Your instructions: Identify the lines in the data below that contain "center" and give only how many there are.

Data shown:

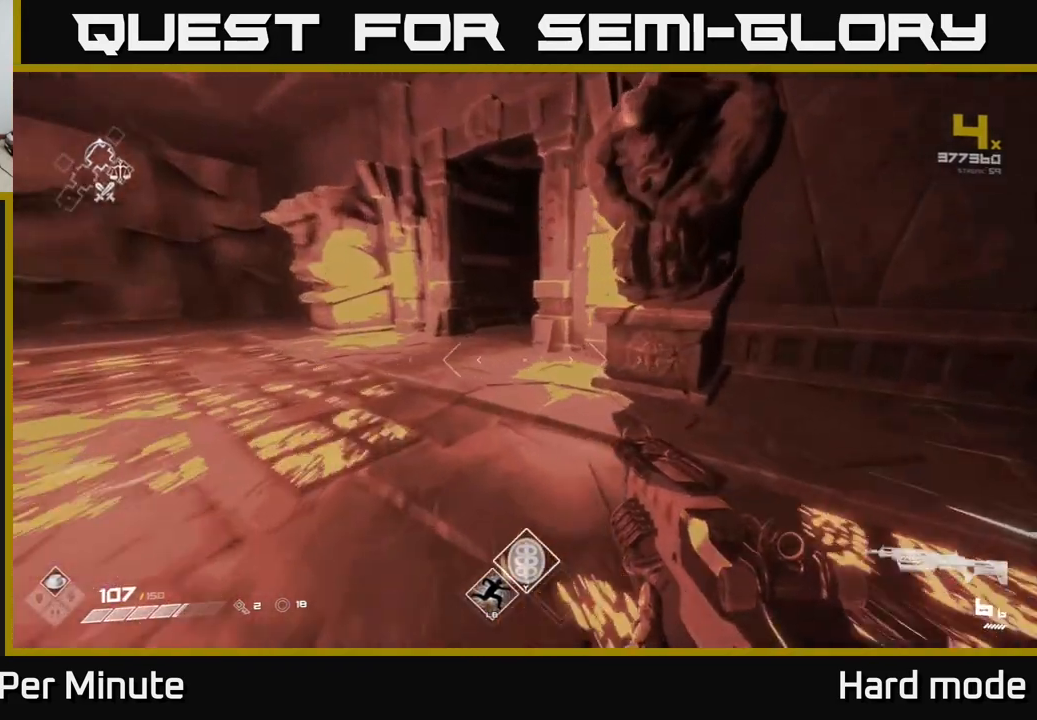
{"buttons": ["L1"], "left_stick": "up", "right_stick": "up-right", "events": [[150, "right_stick", "center"], [450, "left_stick", "up"], [500, "right_stick", "up-right"]]}
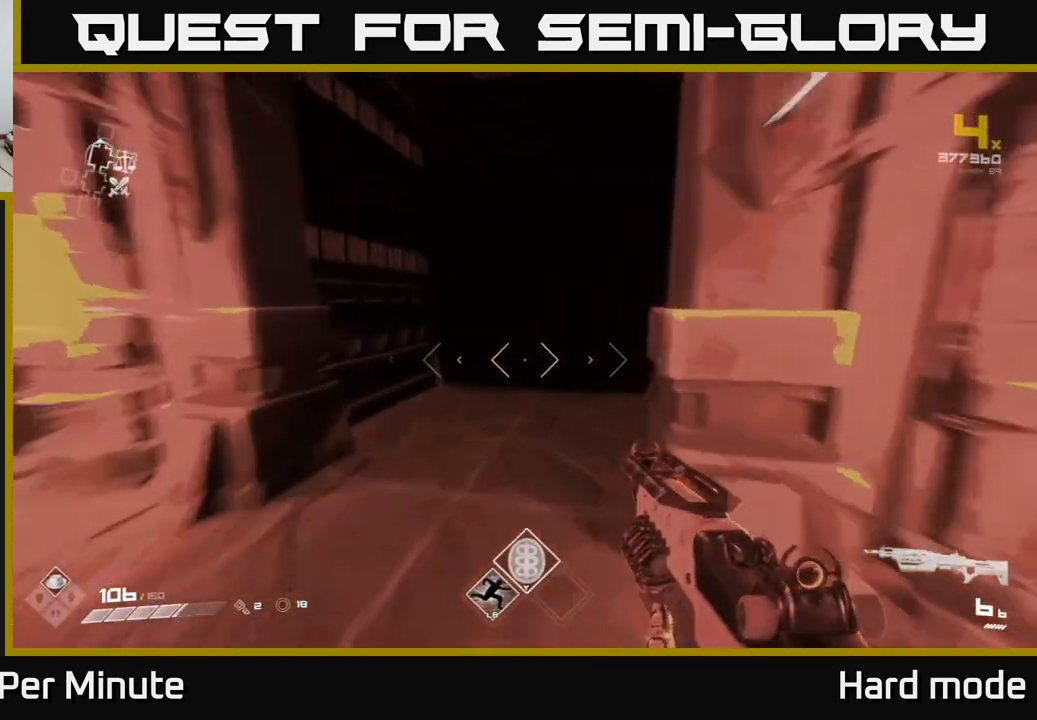
{"buttons": ["L1"], "left_stick": "up", "right_stick": "center", "events": [[100, "right_stick", "center"]]}
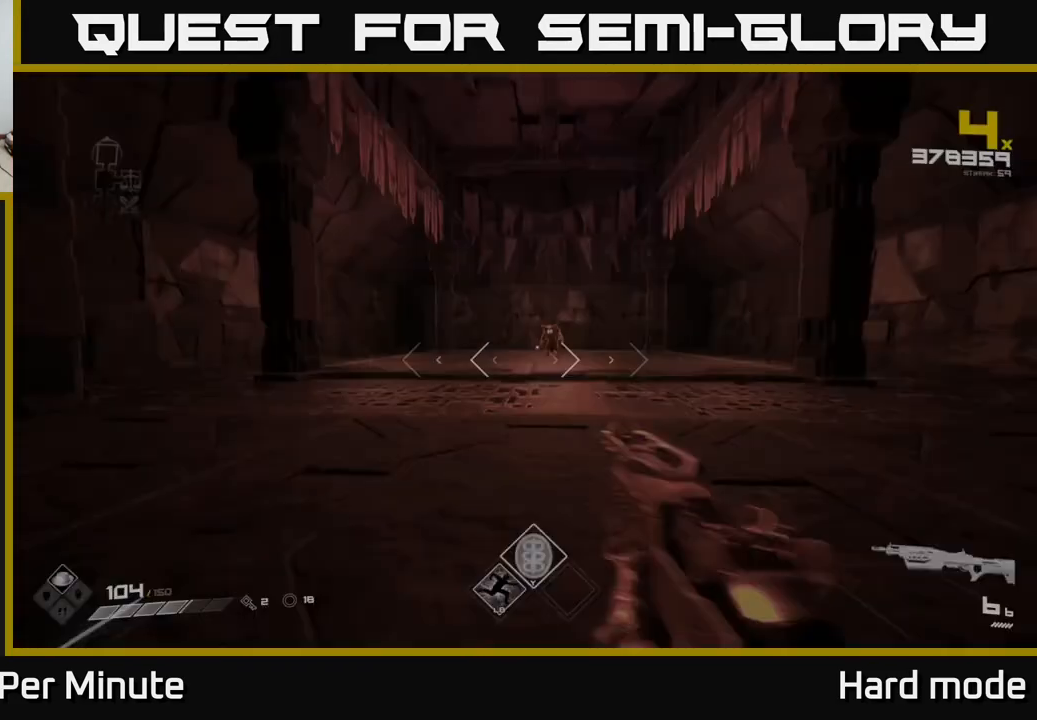
{"buttons": ["R2"], "left_stick": "up", "right_stick": "center", "events": [[167, "L1", "up"], [483, "R2", "down"]]}
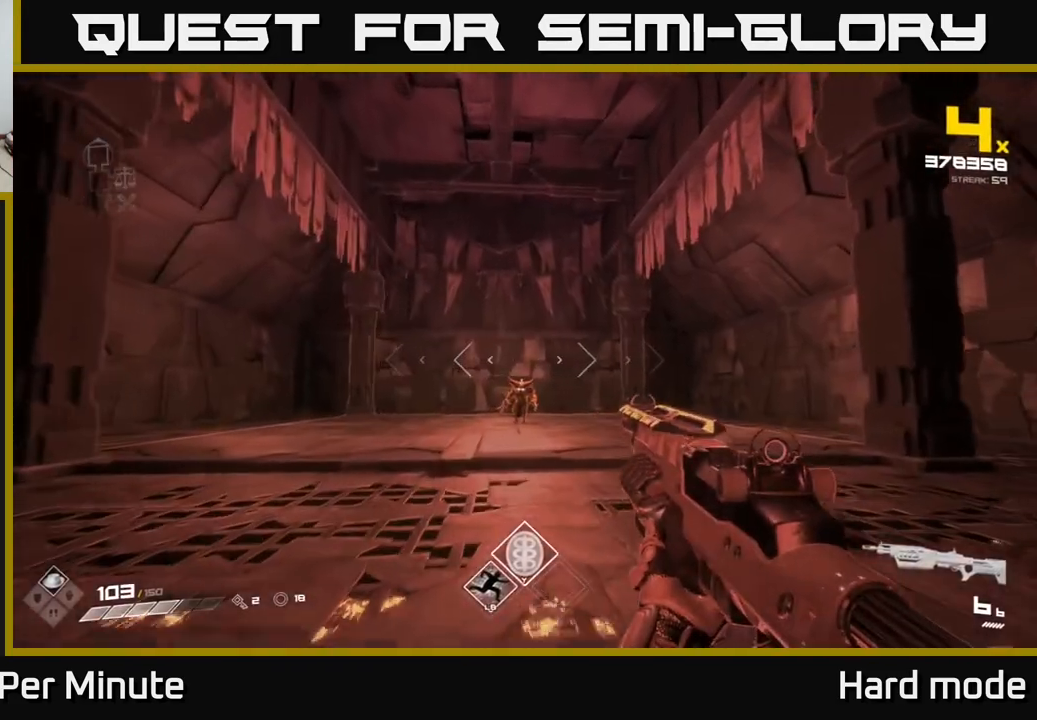
{"buttons": [], "left_stick": "center", "right_stick": "center", "events": [[67, "R2", "up"], [250, "right_stick", "down-right"], [317, "left_stick", "center"], [317, "right_stick", "center"], [333, "R2", "down"], [433, "R2", "up"]]}
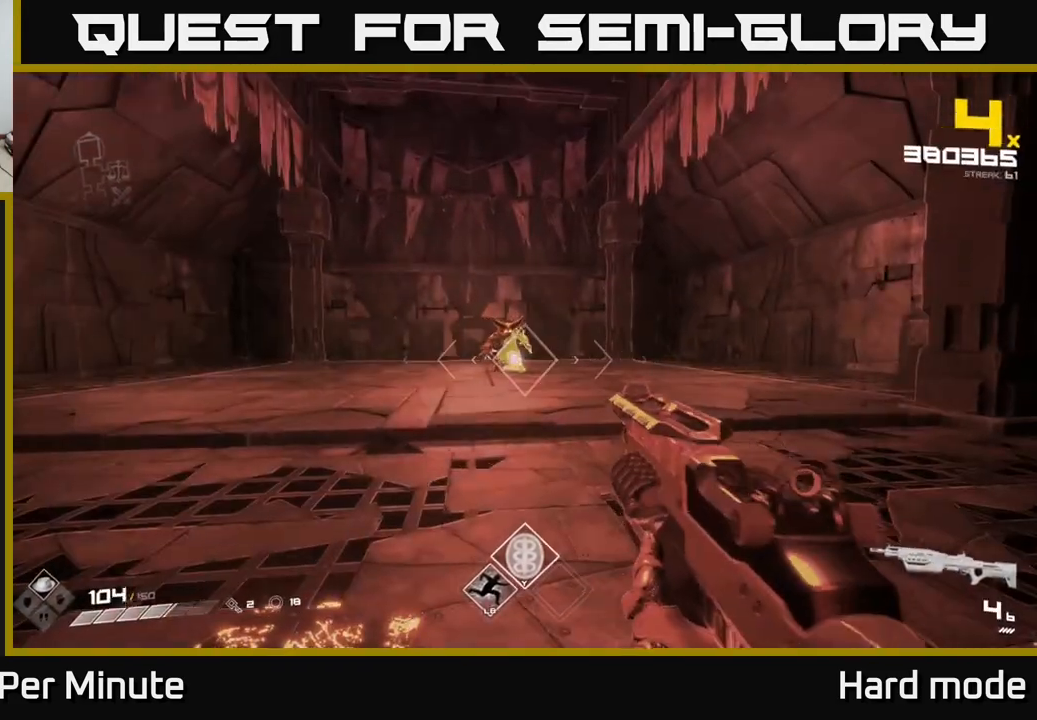
{"buttons": ["R2"], "left_stick": "center", "right_stick": "center", "events": [[67, "left_stick", "up"], [167, "R2", "down"], [183, "left_stick", "center"], [267, "R2", "up"], [483, "R2", "down"]]}
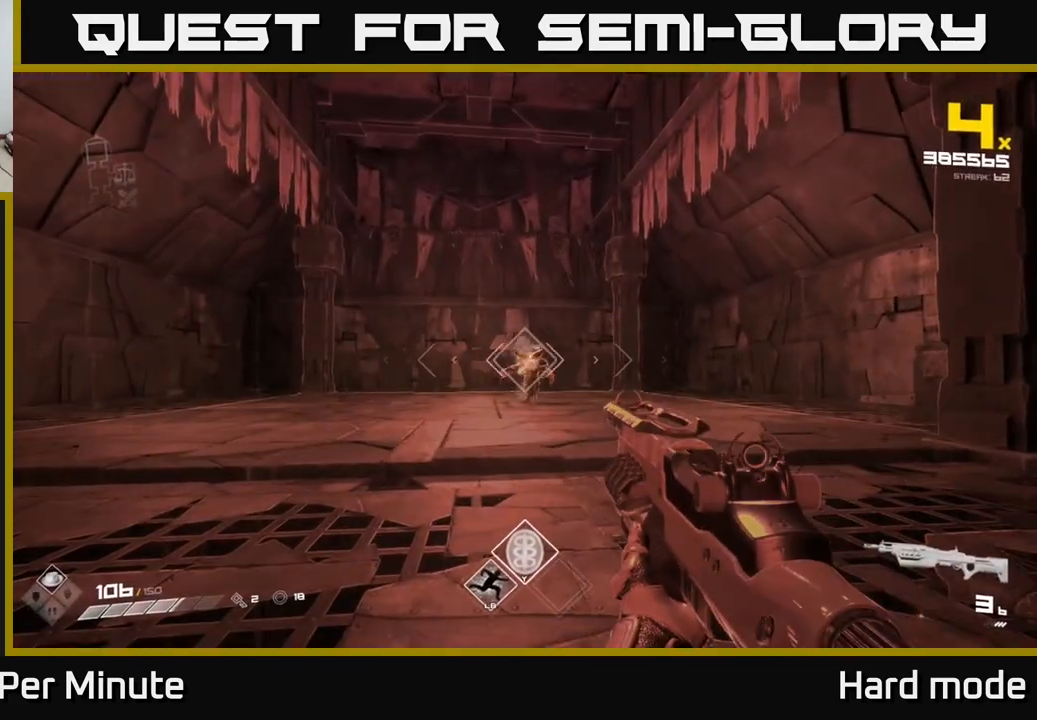
{"buttons": [], "left_stick": "center", "right_stick": "center", "events": [[100, "R2", "up"], [350, "R2", "down"], [467, "R2", "up"]]}
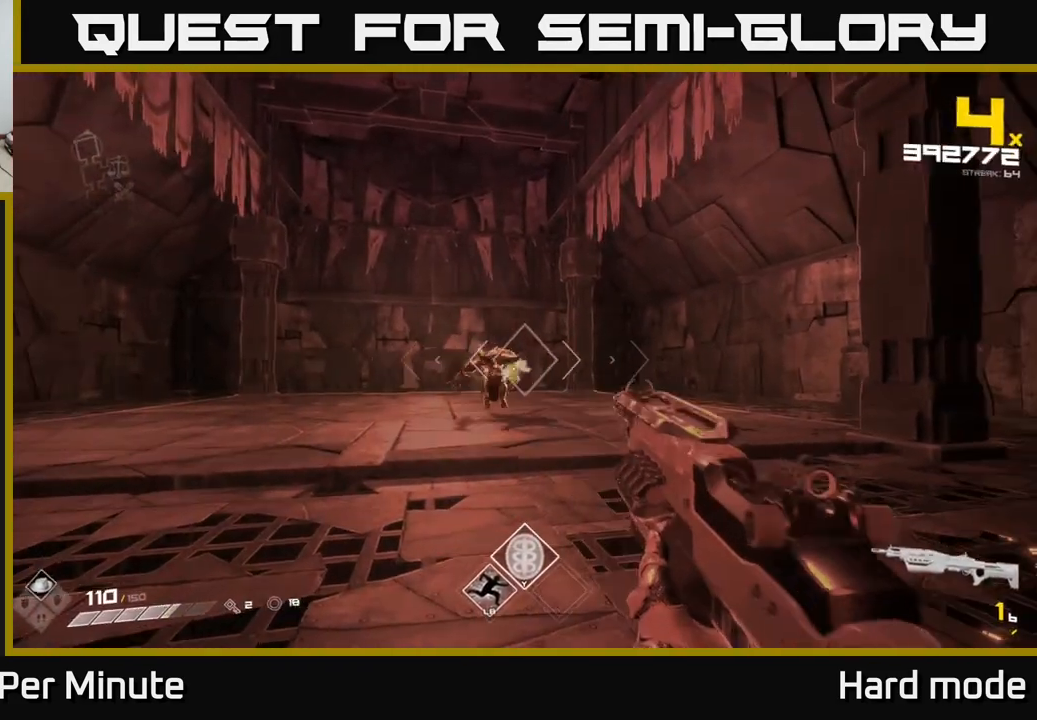
{"buttons": [], "left_stick": "down", "right_stick": "center", "events": [[100, "left_stick", "down"], [150, "left_stick", "down-left"], [217, "R2", "down"], [267, "left_stick", "center"], [367, "R2", "up"], [433, "left_stick", "down"]]}
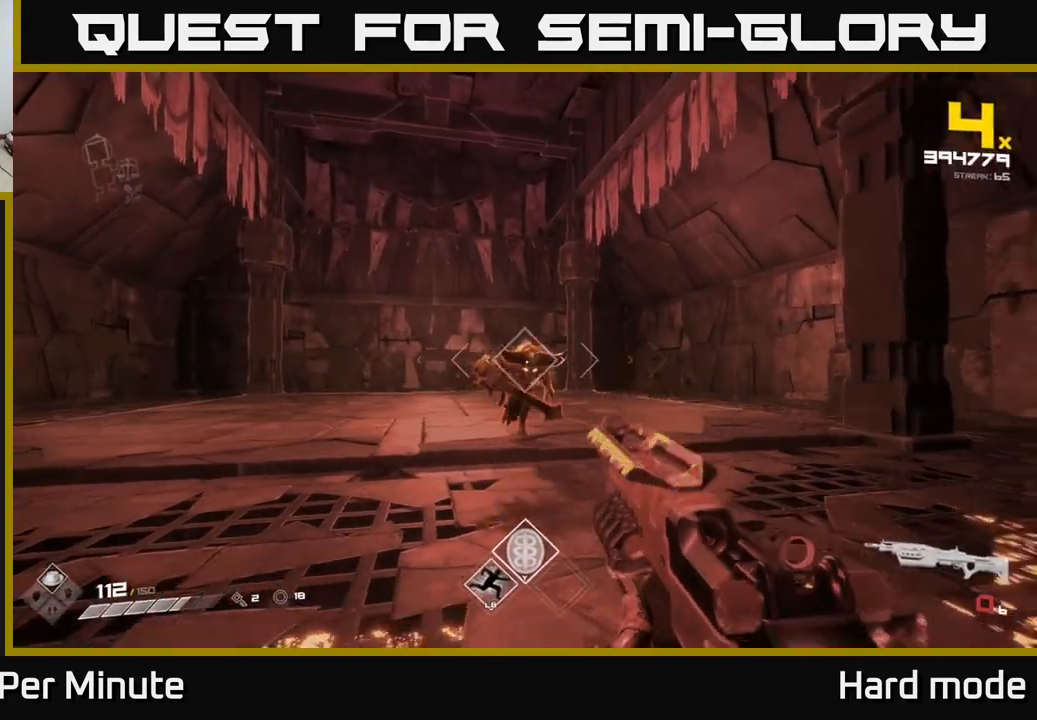
{"buttons": [], "left_stick": "left", "right_stick": "right", "events": [[50, "R2", "down"], [50, "left_stick", "down-left"], [150, "R2", "up"], [200, "left_stick", "left"], [217, "right_stick", "right"], [283, "R1", "down"], [400, "R1", "up"]]}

Output for this exercise: 7